− Вот не думал я, что израильтянка такие слова знает. Научил тебя отец кое-чему. Только тут мы живем не по лагерным законам, а по божьим. Помочь человеку в беде – для нас привилегия. Мы занимались этим в Южно-Сахалинске и здесь продолжаем. А тебе помочь – вдвойне привилегия. Каждая беременная женщина соработница Творца. Думай об этом почаще, а плохие мысли гони тряпкой.
Он вышел и тихо закрыл дверь. Я осталась наедине со своими мыслями. Это же надо − четвертый месяц ходить беременной и ничего не заметить. Ну, у меня, скажем так, и обстоятельства нестандартные. То, что праматерь Сара деликатно назвала “обыкновенное у женщин”[205]
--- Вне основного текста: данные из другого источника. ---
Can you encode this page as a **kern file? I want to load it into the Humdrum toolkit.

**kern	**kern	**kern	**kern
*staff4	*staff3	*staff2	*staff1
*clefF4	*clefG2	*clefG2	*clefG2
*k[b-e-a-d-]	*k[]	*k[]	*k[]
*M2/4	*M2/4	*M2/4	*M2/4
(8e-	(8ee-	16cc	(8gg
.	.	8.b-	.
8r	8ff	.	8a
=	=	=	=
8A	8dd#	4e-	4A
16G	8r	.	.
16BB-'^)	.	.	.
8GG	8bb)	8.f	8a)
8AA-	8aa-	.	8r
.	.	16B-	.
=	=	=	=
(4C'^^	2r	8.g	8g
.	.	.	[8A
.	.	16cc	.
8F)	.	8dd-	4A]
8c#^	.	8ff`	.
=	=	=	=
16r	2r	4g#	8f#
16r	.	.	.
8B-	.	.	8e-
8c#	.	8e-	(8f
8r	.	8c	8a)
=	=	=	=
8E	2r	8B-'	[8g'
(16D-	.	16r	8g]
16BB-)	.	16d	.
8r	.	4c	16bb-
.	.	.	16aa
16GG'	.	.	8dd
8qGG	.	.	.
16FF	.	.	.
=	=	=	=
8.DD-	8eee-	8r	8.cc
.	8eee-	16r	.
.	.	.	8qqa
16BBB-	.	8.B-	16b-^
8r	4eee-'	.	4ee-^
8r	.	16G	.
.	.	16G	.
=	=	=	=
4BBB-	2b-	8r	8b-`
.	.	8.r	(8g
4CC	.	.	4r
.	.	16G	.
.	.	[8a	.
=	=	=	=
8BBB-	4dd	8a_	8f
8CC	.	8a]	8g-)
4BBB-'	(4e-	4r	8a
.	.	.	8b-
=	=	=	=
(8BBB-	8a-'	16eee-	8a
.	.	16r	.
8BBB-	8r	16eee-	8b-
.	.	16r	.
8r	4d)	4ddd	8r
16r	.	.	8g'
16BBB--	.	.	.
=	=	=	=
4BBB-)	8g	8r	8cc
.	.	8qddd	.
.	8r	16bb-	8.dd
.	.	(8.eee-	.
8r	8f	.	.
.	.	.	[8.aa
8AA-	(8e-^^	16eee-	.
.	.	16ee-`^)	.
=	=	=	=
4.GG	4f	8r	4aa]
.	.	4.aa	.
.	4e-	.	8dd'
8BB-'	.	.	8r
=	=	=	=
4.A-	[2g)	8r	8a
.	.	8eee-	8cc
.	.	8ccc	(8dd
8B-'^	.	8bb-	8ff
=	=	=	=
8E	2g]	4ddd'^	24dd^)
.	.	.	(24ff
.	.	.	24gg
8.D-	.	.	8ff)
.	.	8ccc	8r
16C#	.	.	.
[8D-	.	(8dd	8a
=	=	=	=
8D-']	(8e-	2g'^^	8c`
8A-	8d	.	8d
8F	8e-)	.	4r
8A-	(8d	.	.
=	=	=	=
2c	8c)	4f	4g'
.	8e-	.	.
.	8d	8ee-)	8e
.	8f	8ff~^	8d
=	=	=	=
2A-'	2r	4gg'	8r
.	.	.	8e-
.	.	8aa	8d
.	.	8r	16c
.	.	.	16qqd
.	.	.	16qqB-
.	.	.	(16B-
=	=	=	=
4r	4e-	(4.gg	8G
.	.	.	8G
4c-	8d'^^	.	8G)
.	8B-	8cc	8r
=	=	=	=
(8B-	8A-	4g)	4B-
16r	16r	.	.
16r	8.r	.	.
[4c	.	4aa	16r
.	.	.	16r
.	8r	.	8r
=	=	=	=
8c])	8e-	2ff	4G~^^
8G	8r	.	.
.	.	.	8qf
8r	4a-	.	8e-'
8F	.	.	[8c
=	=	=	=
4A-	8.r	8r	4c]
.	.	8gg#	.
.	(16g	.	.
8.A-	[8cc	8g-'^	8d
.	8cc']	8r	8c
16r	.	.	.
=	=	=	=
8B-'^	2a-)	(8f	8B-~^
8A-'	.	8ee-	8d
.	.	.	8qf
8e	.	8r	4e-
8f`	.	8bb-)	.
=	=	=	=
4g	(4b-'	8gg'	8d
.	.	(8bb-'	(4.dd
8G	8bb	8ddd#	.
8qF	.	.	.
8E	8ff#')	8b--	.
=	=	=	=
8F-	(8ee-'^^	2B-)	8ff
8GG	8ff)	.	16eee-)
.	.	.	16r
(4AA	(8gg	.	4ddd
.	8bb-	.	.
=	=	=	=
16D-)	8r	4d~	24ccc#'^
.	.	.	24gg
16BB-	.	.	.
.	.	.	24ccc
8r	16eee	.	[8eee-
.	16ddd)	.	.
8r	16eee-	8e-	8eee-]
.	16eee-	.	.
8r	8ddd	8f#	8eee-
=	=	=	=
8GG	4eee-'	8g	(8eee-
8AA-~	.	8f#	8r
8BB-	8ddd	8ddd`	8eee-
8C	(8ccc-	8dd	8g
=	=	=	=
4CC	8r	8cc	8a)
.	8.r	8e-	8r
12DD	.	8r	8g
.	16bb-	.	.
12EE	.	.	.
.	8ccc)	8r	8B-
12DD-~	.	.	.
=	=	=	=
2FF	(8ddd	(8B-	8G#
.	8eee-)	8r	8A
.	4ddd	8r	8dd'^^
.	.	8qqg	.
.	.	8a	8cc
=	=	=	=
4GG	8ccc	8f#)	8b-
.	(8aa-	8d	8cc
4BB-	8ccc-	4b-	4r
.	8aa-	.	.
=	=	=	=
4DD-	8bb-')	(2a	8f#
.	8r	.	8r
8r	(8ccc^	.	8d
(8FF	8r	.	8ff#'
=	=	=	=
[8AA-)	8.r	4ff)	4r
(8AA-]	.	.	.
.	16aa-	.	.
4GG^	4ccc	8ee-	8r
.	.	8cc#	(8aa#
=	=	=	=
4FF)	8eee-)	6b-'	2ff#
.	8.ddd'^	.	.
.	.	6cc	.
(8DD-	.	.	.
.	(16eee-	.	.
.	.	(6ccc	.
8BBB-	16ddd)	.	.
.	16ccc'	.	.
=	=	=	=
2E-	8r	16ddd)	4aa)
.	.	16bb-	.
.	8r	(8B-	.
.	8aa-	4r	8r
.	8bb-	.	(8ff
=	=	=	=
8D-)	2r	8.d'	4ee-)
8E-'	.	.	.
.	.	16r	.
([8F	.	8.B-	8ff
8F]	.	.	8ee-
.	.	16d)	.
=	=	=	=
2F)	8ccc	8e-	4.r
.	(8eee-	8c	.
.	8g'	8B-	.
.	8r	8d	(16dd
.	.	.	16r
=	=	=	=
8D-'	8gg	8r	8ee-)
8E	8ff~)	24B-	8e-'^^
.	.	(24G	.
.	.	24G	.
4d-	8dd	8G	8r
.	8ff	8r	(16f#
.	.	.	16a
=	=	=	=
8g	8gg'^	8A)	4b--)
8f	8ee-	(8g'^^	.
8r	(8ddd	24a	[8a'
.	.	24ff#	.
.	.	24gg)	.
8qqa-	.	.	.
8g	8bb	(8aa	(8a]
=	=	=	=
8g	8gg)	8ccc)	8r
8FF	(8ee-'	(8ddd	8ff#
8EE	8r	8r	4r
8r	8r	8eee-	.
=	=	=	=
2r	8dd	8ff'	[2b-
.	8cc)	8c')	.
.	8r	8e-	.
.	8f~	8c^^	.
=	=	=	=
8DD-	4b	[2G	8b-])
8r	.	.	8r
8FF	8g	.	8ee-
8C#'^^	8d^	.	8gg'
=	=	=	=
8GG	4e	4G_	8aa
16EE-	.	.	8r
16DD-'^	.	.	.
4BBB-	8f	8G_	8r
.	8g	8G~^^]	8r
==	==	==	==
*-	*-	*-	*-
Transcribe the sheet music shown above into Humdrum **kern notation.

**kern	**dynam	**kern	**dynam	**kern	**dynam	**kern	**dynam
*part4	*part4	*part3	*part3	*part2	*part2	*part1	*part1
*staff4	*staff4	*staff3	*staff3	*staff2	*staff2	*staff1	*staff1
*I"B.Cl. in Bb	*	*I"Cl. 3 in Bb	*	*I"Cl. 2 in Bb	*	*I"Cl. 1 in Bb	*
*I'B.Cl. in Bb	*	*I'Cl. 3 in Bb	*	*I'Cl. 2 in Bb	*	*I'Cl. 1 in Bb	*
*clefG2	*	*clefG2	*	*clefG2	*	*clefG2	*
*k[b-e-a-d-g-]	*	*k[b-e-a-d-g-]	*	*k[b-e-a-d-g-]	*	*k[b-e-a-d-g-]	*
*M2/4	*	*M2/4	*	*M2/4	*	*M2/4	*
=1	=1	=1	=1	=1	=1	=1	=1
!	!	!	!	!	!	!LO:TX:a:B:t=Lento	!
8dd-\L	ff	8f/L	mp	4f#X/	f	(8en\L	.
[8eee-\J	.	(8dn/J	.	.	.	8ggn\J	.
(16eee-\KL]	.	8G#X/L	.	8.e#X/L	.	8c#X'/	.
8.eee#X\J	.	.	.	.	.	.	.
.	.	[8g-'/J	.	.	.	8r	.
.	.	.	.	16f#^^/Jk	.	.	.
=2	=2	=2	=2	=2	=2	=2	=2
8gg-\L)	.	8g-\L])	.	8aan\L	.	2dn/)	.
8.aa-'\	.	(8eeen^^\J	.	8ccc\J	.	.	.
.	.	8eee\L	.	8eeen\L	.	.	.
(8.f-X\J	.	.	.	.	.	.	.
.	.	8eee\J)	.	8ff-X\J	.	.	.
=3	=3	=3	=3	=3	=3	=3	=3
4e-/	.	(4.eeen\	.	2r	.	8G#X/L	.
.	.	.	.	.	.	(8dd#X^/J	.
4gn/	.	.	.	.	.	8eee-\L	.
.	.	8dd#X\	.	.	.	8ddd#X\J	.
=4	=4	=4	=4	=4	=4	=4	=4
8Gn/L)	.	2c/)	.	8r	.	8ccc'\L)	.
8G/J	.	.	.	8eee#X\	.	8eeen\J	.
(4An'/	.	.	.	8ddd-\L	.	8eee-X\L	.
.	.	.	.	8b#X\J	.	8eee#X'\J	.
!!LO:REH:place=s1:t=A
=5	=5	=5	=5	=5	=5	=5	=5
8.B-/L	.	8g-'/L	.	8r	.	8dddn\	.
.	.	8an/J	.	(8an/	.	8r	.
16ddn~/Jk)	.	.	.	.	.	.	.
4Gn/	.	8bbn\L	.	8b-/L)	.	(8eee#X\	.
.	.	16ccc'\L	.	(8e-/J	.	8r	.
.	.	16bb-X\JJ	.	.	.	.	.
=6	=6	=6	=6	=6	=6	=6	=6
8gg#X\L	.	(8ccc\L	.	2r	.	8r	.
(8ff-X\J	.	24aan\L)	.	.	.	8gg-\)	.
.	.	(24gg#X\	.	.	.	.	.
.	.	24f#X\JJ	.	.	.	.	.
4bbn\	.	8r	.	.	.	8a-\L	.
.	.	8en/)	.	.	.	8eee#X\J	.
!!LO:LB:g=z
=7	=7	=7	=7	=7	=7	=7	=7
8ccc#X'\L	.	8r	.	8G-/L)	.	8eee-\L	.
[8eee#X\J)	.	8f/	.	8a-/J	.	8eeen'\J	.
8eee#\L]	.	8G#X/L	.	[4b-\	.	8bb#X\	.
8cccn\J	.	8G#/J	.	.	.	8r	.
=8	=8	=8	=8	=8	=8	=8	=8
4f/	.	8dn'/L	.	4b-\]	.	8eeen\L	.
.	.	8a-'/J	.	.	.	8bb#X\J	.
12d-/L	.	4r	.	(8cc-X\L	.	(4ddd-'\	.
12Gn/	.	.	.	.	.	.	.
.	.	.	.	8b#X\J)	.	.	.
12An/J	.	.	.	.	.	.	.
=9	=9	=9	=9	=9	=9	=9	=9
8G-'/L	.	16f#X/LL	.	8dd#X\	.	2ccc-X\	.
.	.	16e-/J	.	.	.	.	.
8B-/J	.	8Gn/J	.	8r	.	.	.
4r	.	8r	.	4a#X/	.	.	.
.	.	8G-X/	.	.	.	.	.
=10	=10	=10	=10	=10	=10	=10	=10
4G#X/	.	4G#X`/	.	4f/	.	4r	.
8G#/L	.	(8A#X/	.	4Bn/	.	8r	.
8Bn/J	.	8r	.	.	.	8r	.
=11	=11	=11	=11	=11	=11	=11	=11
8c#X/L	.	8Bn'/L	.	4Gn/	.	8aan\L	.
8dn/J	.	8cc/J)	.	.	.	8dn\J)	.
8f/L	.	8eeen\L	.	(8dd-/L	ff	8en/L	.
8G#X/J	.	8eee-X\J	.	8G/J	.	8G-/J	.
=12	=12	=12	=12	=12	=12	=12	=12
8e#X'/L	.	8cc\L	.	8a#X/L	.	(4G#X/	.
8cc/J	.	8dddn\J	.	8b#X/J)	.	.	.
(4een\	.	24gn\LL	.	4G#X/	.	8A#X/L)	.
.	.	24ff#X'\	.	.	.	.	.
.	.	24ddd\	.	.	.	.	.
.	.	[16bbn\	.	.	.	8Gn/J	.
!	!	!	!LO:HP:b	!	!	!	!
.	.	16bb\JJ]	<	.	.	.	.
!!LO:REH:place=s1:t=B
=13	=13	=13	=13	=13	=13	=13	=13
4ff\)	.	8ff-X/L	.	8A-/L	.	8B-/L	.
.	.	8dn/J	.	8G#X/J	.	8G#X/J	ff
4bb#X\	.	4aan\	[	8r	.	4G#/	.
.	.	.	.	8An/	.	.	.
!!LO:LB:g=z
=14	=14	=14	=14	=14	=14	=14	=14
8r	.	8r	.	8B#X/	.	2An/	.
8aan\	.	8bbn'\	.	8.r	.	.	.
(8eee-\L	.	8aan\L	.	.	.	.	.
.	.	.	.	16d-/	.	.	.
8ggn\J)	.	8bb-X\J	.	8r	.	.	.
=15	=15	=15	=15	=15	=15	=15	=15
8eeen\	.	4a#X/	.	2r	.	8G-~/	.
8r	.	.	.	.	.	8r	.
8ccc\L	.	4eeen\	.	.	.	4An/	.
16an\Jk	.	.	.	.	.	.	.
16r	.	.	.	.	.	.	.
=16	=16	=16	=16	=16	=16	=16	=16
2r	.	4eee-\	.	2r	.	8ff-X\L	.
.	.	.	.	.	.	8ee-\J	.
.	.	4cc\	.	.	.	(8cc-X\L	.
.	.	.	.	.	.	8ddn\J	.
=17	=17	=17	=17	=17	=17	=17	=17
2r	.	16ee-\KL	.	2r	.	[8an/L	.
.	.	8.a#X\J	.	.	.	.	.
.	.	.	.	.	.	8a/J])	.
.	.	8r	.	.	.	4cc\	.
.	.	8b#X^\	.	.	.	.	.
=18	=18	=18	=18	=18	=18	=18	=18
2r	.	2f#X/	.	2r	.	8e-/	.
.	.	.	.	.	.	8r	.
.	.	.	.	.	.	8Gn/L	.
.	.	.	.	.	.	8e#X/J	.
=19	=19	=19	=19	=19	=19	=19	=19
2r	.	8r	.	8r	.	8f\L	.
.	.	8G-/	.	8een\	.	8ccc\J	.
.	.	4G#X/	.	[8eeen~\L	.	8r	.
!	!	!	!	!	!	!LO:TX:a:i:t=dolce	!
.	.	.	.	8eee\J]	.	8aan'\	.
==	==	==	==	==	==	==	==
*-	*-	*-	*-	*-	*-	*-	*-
, у меня было последний раз в марте. С тех пор, как у меня отобрали сумочку, я осталась без таблеток. Грешила на пережитый стресс. Бабушка Мирра рассказывала, что, несмотря на в общем-то приличное на блокадном фоне питание, у нее, девственницы, это дело пропало на целых два года. А я банально залетела, причем, похоже, в один из первых разов. Сердце у плода начинает биться где-то на десятой неделе, иначе не определишь.Вернулась баба Света, и остаток дня мы провели в нескончаемых беседах. Конечно, мне было интересно, куда я попала и что за люди тут живут. Начитавшись о тоталитарных сектах и насмотревшись меа-шеаримских кошмаров, я, если честно, боялась, что попала в подобный переплет. На мои вопросы баба Света отвечала, что, когда не идет война, то телефонная связь доступна всем жителям поселка. Интернета в поселке нет, но по техническим, а не по идеологическим причинам. Когда он все-таки будет налажен, то взрослые будут иметь неограниченный доступ, а подростки и молодежь – по подписанной родителями заявке. Такие правила у них были в Южно-Сахалинске, такие будут и здесь. Пресвитеры избираются тайным голосованием на пять лет. Кроме того, избирается приходской совет из шести человек. Мужчины и женщины могут баллотироваться, только для женщины особое условие – у нее уже должны быть внуки. Вобщем, разумно. Мужей и жен девушки и молодые люди себе выбирают сами. Контакты с родственниками, ушедшими из церкви (есть и такие), не под запретом. Имеется большая библиотека, включающая классику мировой литературы и основных философов-материалистов. Прививки для детей и использование памперсов – на усмотрение каждой семьи. Женщины поют на молитвенных собраниях. Я слушала, развесив уши, а баба Света перешла к более практическим вопросам:
− Хозяйство у нас крепкое. Теплицы, сад, огород, пруд с форелью. Опять же козы с овцами, куры, пасека. Ну и всякие отхожие промыслы.
− Например?
− Например, шелковичный червь. У нас для них отдельная роща, одни шелковицы. Возни с ним, доложу я тебе. Коконы мы в долину продавали. Женшень опять же. Тоже капризная штука. Я тебя все это время отваром из корня поила.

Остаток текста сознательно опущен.